Die Veranstaltungen finden in Kooperation mit der Volksschule Trier, der Arbeitsgemeinschaft Frieden, dem SCHMIT-Z e.V., und dem Trierer Archiv für Geschlechterforschung und Digitale Geschichte statt.

Im Rahmen der jährlichen Ausstellung um den 27. Januar (Holocaust-Gedenktag) wird die Verstaltungruppe gemeinsam mit Schmit_z e.V. das Thema "Verfolgung von Schwulen und Lesben im Naziregime" aufgreifen. Anlass ist der 120. Geburtstag der Triererin Gertrud Schloß, die 1942 im Vernichtungslager Chelmno ermordert wurde.

Zur Ausstellung selbst schreibt das "Schwule Mueseum Berlin":
In der Homosexuellenkultur der Zwanzigerjahre gab es viele - heute meist in Vergessenheit geratene - lesbische Jüdinnen und schwule Juden, die in Kunst, Wissenschaft und Literatur ihren Beitrag zur Emanzipation beider Gruppen leisteten.

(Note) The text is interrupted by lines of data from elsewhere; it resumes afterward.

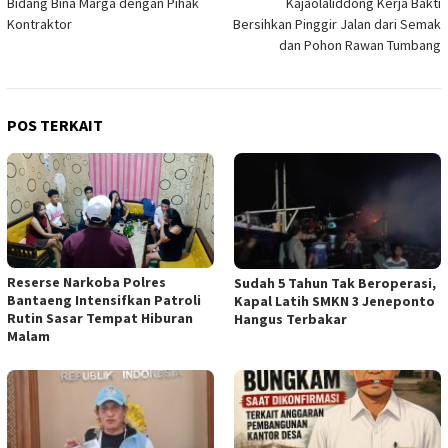
Bidang Bina Marga dengan Pihak
Kajaolaliddong Kerja Bakti
Kontraktor
Bersihkan Pinggir Jalan dari Semak
dan Pohon Rawan Tumbang
POS TERKAIT
Reserse Narkoba Polres
Sudah 5 Tahun Tak Beroperasi,
Bantaeng Intensifkan Patroli
Kapal Latih SMKN 3 Jeneponto
Rutin Sasar Tempat Hiburan
Hangus Terbakar
Malam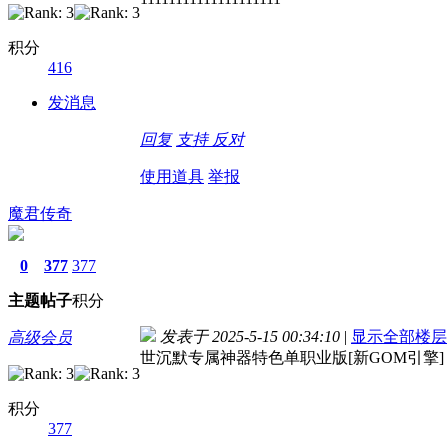
积分
416
发消息
回复
支持
反对
使用道具
举报
魔君传奇
0
377
377
主题
帖子
积分
发表于 2025-5-15 00:34:10
|
显示全部楼层
高级会员
世沉默专属神器特色单职业版[新GOM引擎] 
积分
377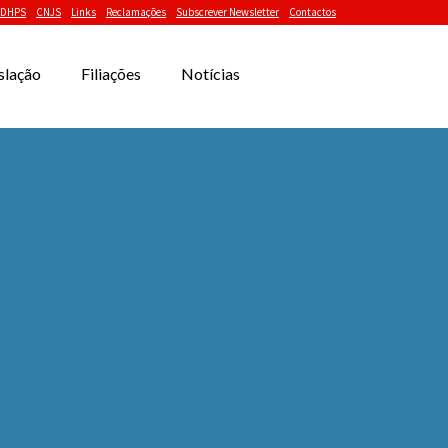
DHPS
CNJS
Links
Reclamações
Subscrever Newsletter
Contactos
slação
Filiações
Notícias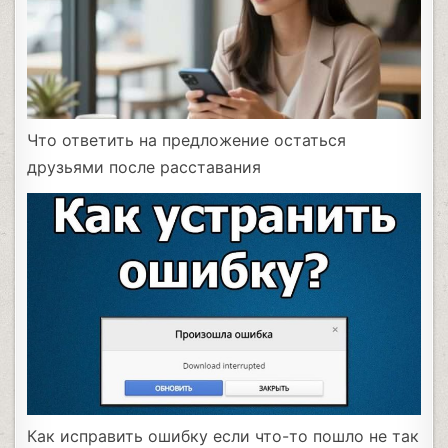
Что ответить на предложение остаться
друзьями после расставания
Как исправить ошибку если что-то пошло не так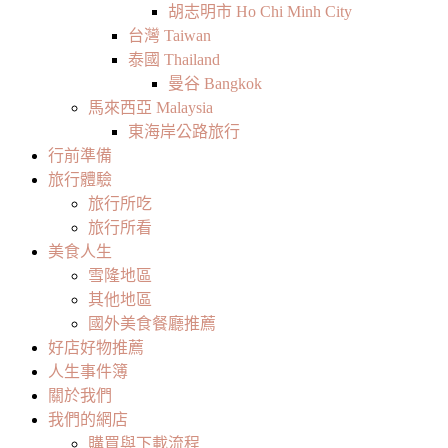
胡志明市 Ho Chi Minh City
台灣 Taiwan
泰國 Thailand
曼谷 Bangkok
馬來西亞 Malaysia
東海岸公路旅行
行前準備
旅行體驗
旅行所吃
旅行所看
美食人生
雪隆地區
其他地區
國外美食餐廳推薦
好店好物推薦
人生事件簿
關於我們
我們的網店
購買與下載流程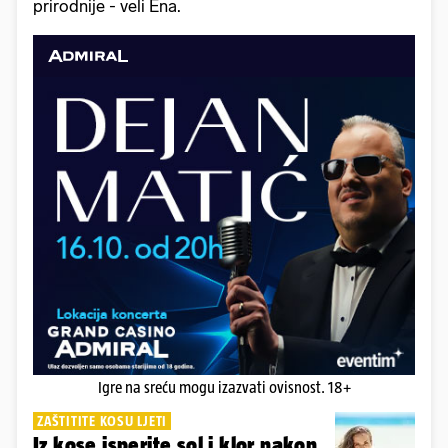
prirodnije - veli Ena.
Igre na sreću mogu izazvati ovisnost. 18+
ZAŠTITITE KOSU LJETI
Iz kose isperite sol i klor nakon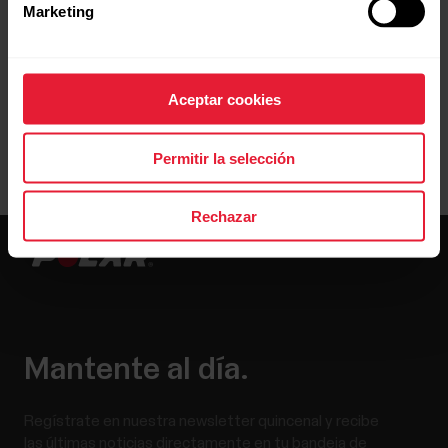
Marketing
Aceptar cookies
Permitir la selección
Rechazar
Mantente al día.
Regístrate en nuestra newsletter quincenal y recibe
las últimas noticias directamente en tu bandeja de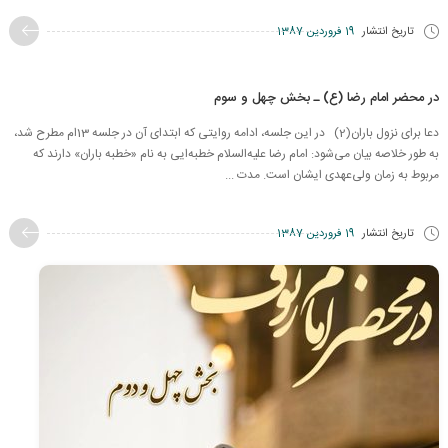
تاریخ انتشار
19 فروردین 1387
در محضر امام رضا (ع) ـ بخش چهل و سوم
دعا برای نزول باران(2) در این جلسه، ادامه روایتی که ابتدای آن در جلسه 13ام مطرح شد،
به طور خلاصه بیان می‌شود: امام رضا علیه‌السلام خطبه‌ایی به نام «خطبه باران» دارند که
مربوط به زمان ولی‌عهدی ایشان است. مدت ...
تاریخ انتشار
19 فروردین 1387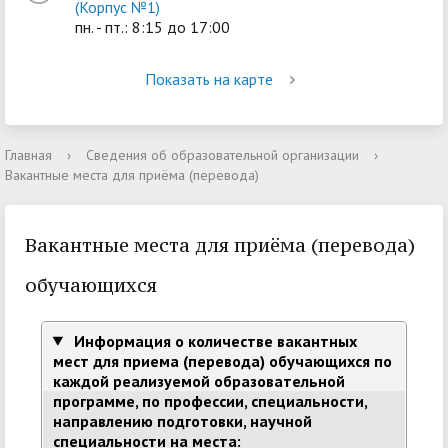
(Корпус №1)
пн. - пт.: 8:15 до 17:00
Показать на карте
Главная
›
Сведения об образовательной организации
›
Вакантные места для приёма (перевода)
Вакантные места для приёма (перевода)
обучающихся
Информация о количестве вакантных
мест для приема (перевода) обучающихся по
каждой реализуемой образовательной
программе, по профессии, специальности,
направлению подготовки, научной
специальности на места: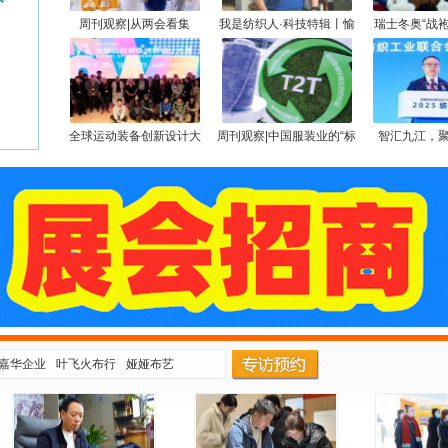
周刊观察|从两会看集
我是纺织人·科技特辑丨愉
瑞士冬奥“战
群：“共享智造”引领河北产
悦家纺轮值董事长、总经
——FLYTE
业蝶变
理王玉平：三十载纺织路
决方案助力
见证跨界变革，一根丝守
护生命健康
全球运动装备创新设计大
周刊观察|中国服装业的“标
智汇九江，
赛全球协同，灵龙大模型
签革命”与全球标准突围
2025纺织大
赋能
代化建设
嘉华企业
叶飞火布行
娅娅布艺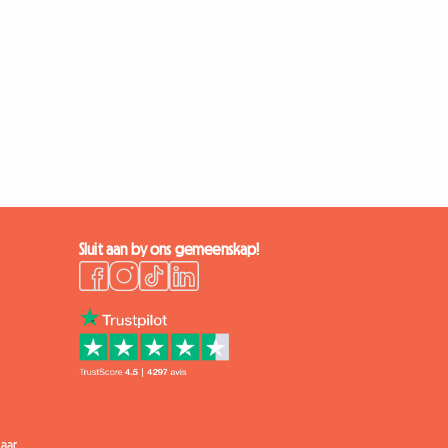
Sluit aan by ons gemeenskap!
aar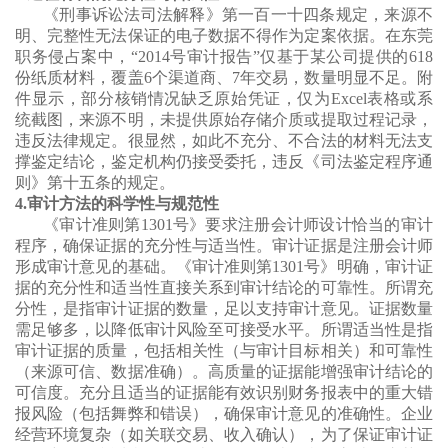
《刑事诉讼法司法解释》第一百一十四条规定，来源不
明、完整性无法保证的电子数据不得作为定案依据。在东莞
职务侵占案中，“2014号审计报告”仅基于某公司提供的618
份纸质材料，覆盖6个渠道商、7年交易，数量明显不足。附
件显示，部分核销情况缺乏原始凭证，仅为Excel表格或系
统截图，来源不明，未提供原始存储介质或提取过程记录，
违反法律规定。很显然，如此不充分、不合法的材料无法支
撑鉴定结论，鉴定机构仍接受委托，违反《司法鉴定程序通
则》第十五条的规定。
4.审计方法的科学性与规范性
《审计准则第1301号》要求注册会计师设计恰当的审计
程序，确保证据的充分性与适当性。审计证据是注册会计师
形成审计意见的基础。《审计准则第1301号》明确，审计证
据的充分性和适当性直接关系到审计结论的可靠性。所谓充
分性，是指审计证据的数量，足以支持审计意见。证据数量
需足够多，以降低审计风险至可接受水平。所谓适当性是指
审计证据的质量，包括相关性（与审计目标相关）和可靠性
（来源可信、数据准确）。高质量的证据能增强审计结论的
可信度。充分且适当的证据能有效识别财务报表中的重大错
报风险（包括舞弊和错误），确保审计意见的准确性。企业
经营环境复杂（如关联交易、收入确认），为了保证审计证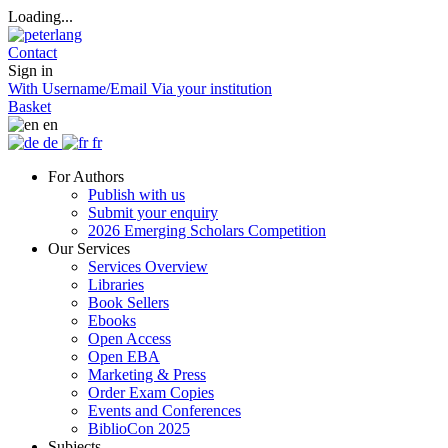
Loading...
Contact
Sign in
With Username/Email
Via your institution
Basket
en
de
fr
For Authors
Publish with us
Submit your enquiry
2026 Emerging Scholars Competition
Our Services
Services Overview
Libraries
Book Sellers
Ebooks
Open Access
Open EBA
Marketing & Press
Order Exam Copies
Events and Conferences
BiblioCon 2025
Subjects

Magnus Hirschfeld als Gründer der weltweit ersten Homosexuellenorganisation ist hier sicher die herausragende Figur. Felice Schragenheim ist einem breiteren Publikum durch den Film Aimee und Jaguar bekannt geworden. Richard Plants Leben wurde durch das Schwule Museum in einer Ausstellung und Publikation umfangreich gewürdigt, andere Biografien wie die von Alice Ascher oder Walter Boldes sind kaum bekannt und werden in der Ausstellung erstmals einem breiten Publikum vorgestellt.
Die in der Ausstellung vorgestellten Biografien repräsentieren die Erfahrungen des Nationalsozialismus: Exil, Leben im Untergrund, Deportation, Ermordung aber auch Überleben und Wirken in der Nachkriegszeit. Sie repräsentieren die gesamte Bandbreite jüdischer aber auch homosexueller Verfolgungserfahrungen im Nationalsozialismus und liefern vertiefte Erkenntnisse über das Schicksal der Doppelstigmatisierung.
Die eigens für die Ausstellung recherchierten 24 Biografien werden auf Tafeln präsentiert.